Tents come in a variety of shapes and sizes so it’s easy to find a layout that suits and one that fits your budget.
Security can be a concern given canvas and zips aren’t the best protection from thieves, so it’s wise not to leave anything of value in the tent.
Our fickle weather can also be a spoiler. Tents aren’t very robust in howling winds and torrential downpours. I’ve pitted fellow campers whose tents have collapsed in the night and they’ve resorted to sleeping in the car!

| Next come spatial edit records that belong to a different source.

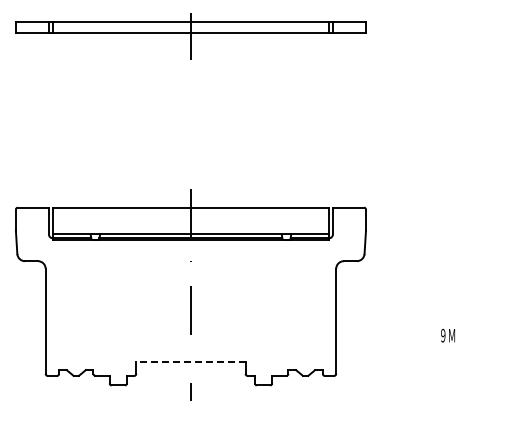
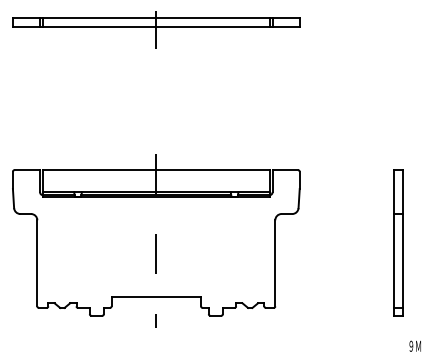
part: (486, 296) -> (398, 242), added
text: (447, 335) -> (414, 346), moved
line: (190, 362) -> (155, 297), dashed -> solid

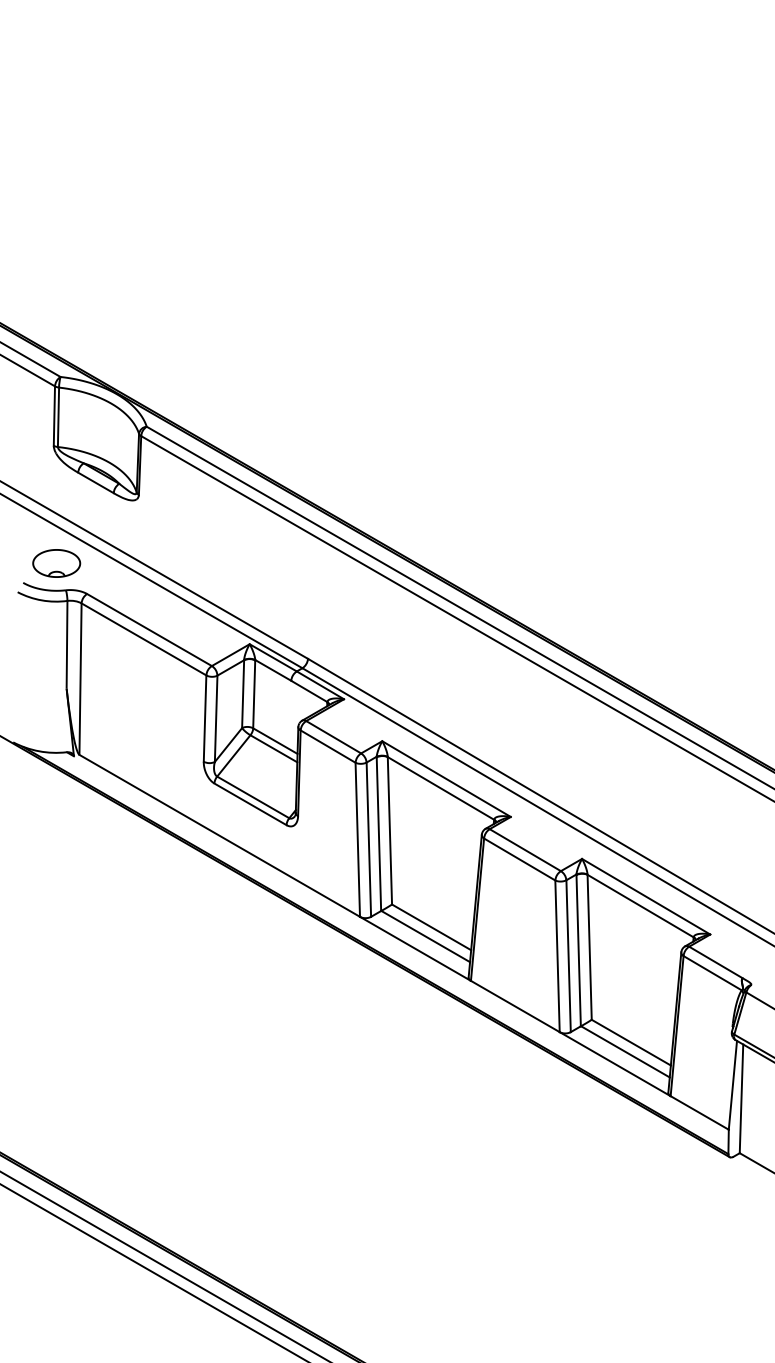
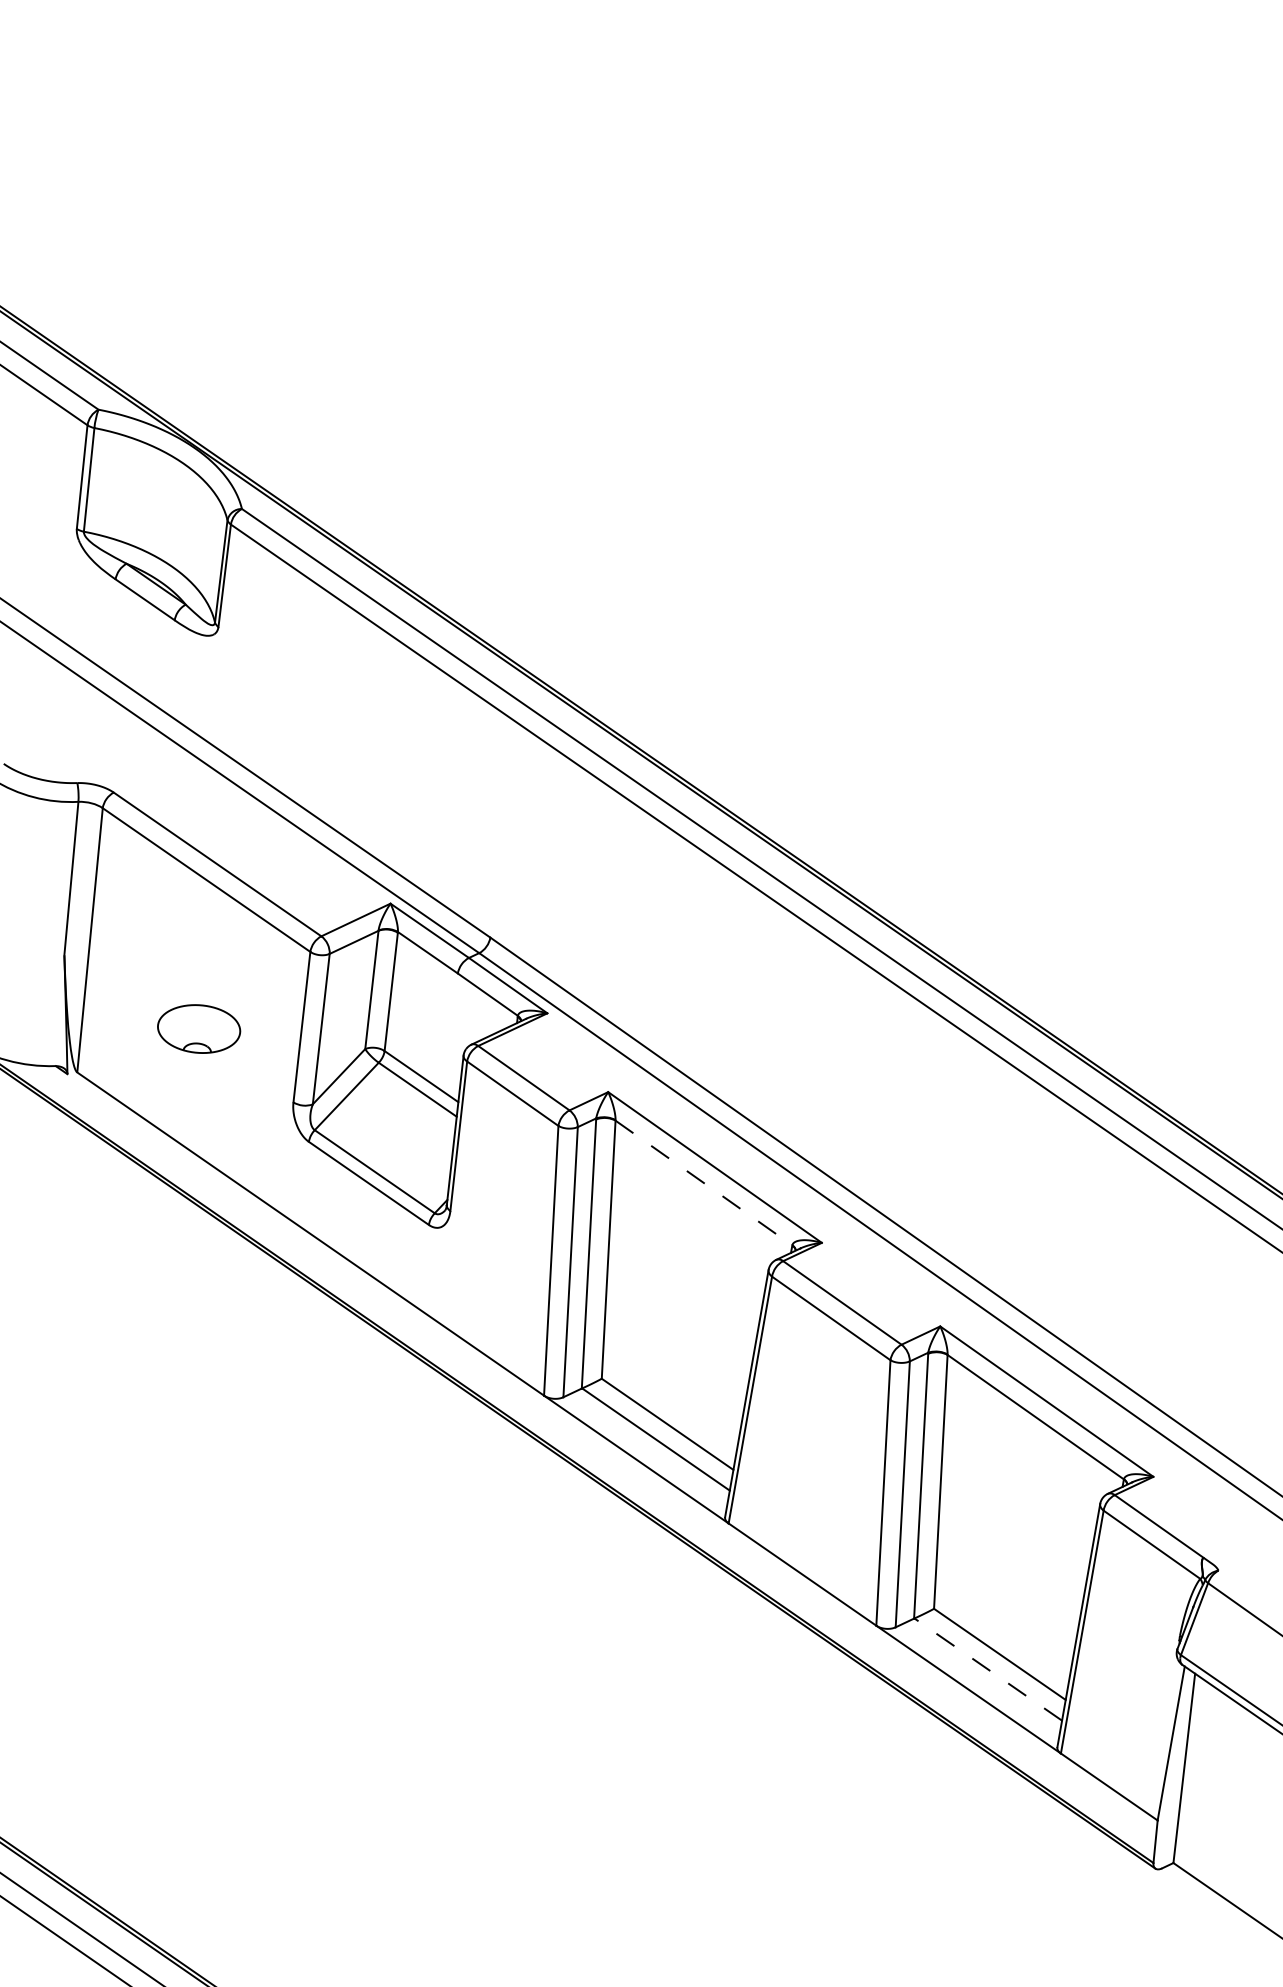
part: (56, 563) -> (198, 1029), moved
line: (440, 788) -> (703, 1183), solid -> dashed
line: (624, 1051) -> (986, 1668), solid -> dashed

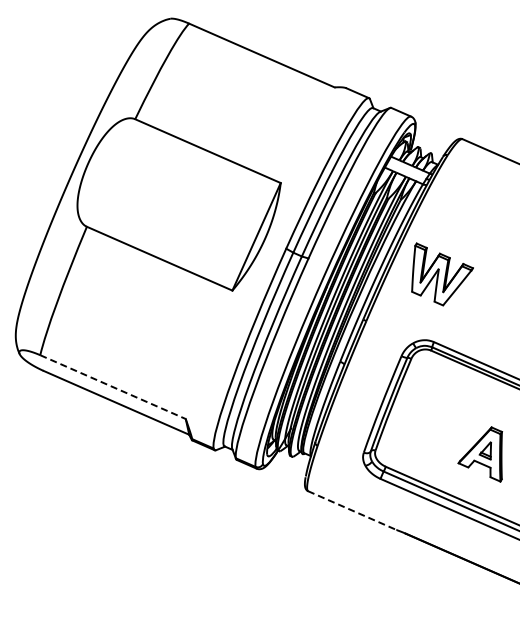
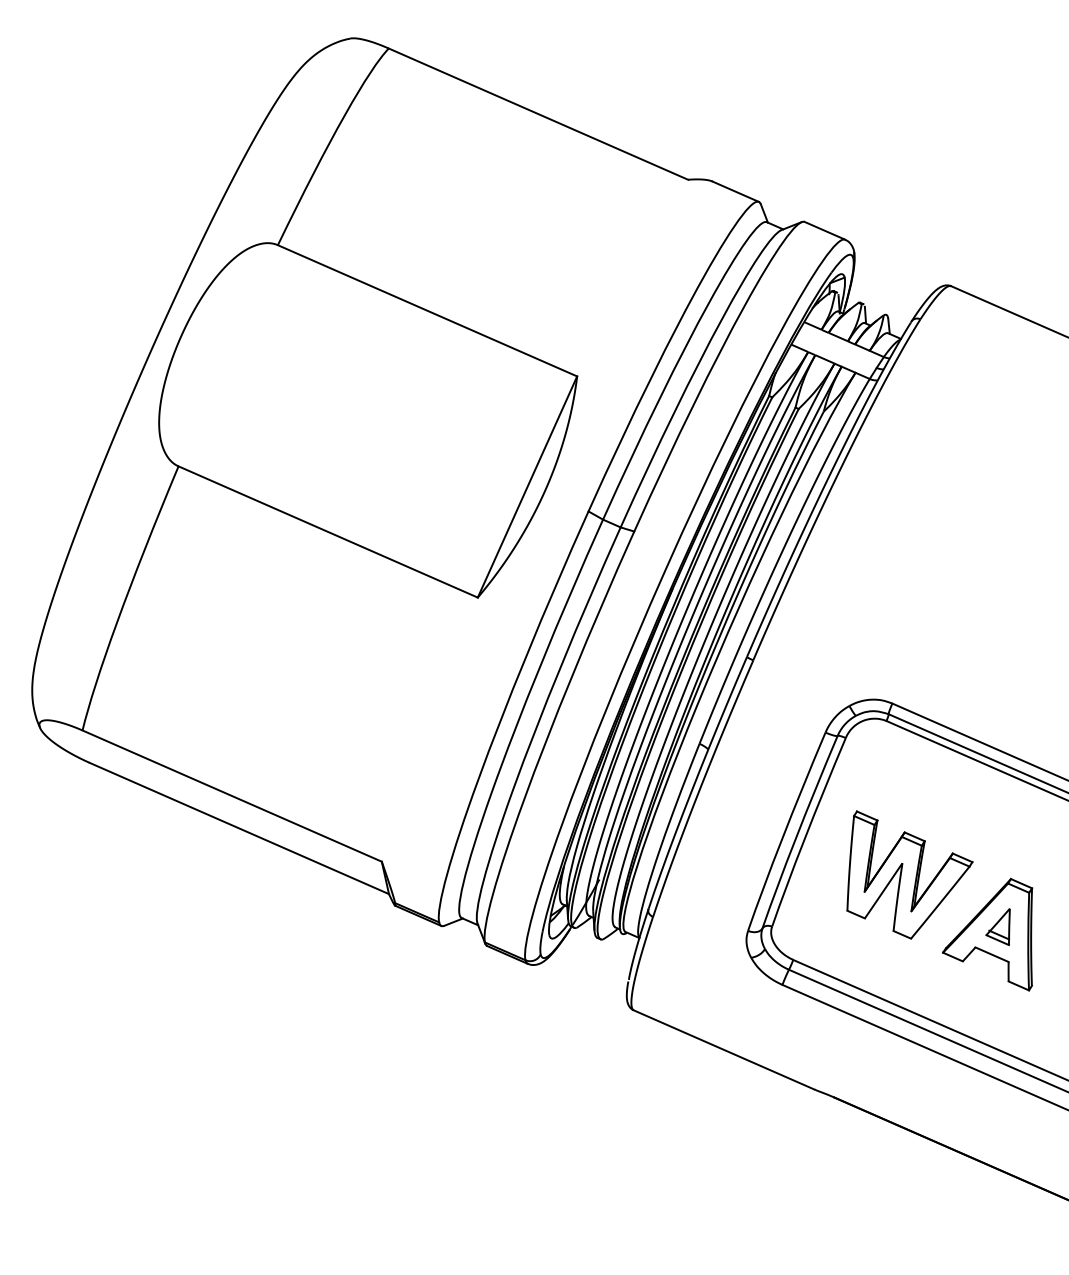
part: (442, 274) -> (909, 875), moved
line: (113, 387) -> (233, 796), dashed -> solid
line: (352, 510) -> (724, 1049), dashed -> solid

When our boys were little we hired a camper and drove to Taupo crossing on the ferry. Being able to have everything on the road with us and easily available meant I could grab food from the fridge, clothes and toys from the cupboard whenever and where ever along the way. The boys become accustomed to eating and napping in their car seats. Finding a toilet also wasn’t a concern. We stopped when the boys grew too restless and took advantage of the many freedom and DOC campsites along the way. Security wasn’t a concern as we could secure the windows and lock the doors.
We only hired the camper, we couldn’t afford or justify the expense of owning it. Especially for it to sit outside the house parked in the drive not being used and waiting for the next trip. I’ve heard from friends remedial work can also be expensive especially for older campers like those we could have afforded. Older less expensive vehicles often require more maintenance and have slower engines. I doubt my husband would cope dawdling along to our destination whilst being overtaken or worse having to stop to let the queue of traffic past.
One other problem, if we weren’t continuously travelling and had actually properly set up and unpacked at a campsite with an awning, outdoor chairs, table and BBQ, would be the packing up required every time we moved on.
The caravan has the same benefits of the campervan, it can be left packed and ready to go but for a fraction of the price. It can also be stored near or on-site at your regular camp spot like we do.
The caravan means that once we have arrived on site, backed her in place, wound out the awning and set up the deck chairs we have the ability to take our vehicle and explore the local attractions or just pop into town for some bread and milk (or wine!).
At the end of the day our Bailey caravan is a little bit of luxury with its comfy bed, ensuite, TV and heater ensuring we are kept cosy even at the edges of the season when Jack Frost bites. A leisurely brekkie and coffee in our PJ’s in the comfort of the van sets us up for a new day of exploration. It truly is like having a motel on wheels.
Another perk of a caravan is that they can be used for other purposes such as a playroom for the kids, a guest bedroom or just a quite space to relax away from a hectic household filled with teenage boys!
Personally I love the caravan (although I am a little bias!). We go away as often as we can, it’s so easy! We can explore our country at our own pace, whether that’s one night at a spot or several when we discover a new favourite.
But these are just my thoughts and as we know everyone has different requirements and ideas so it’s all about finding the best fit for you!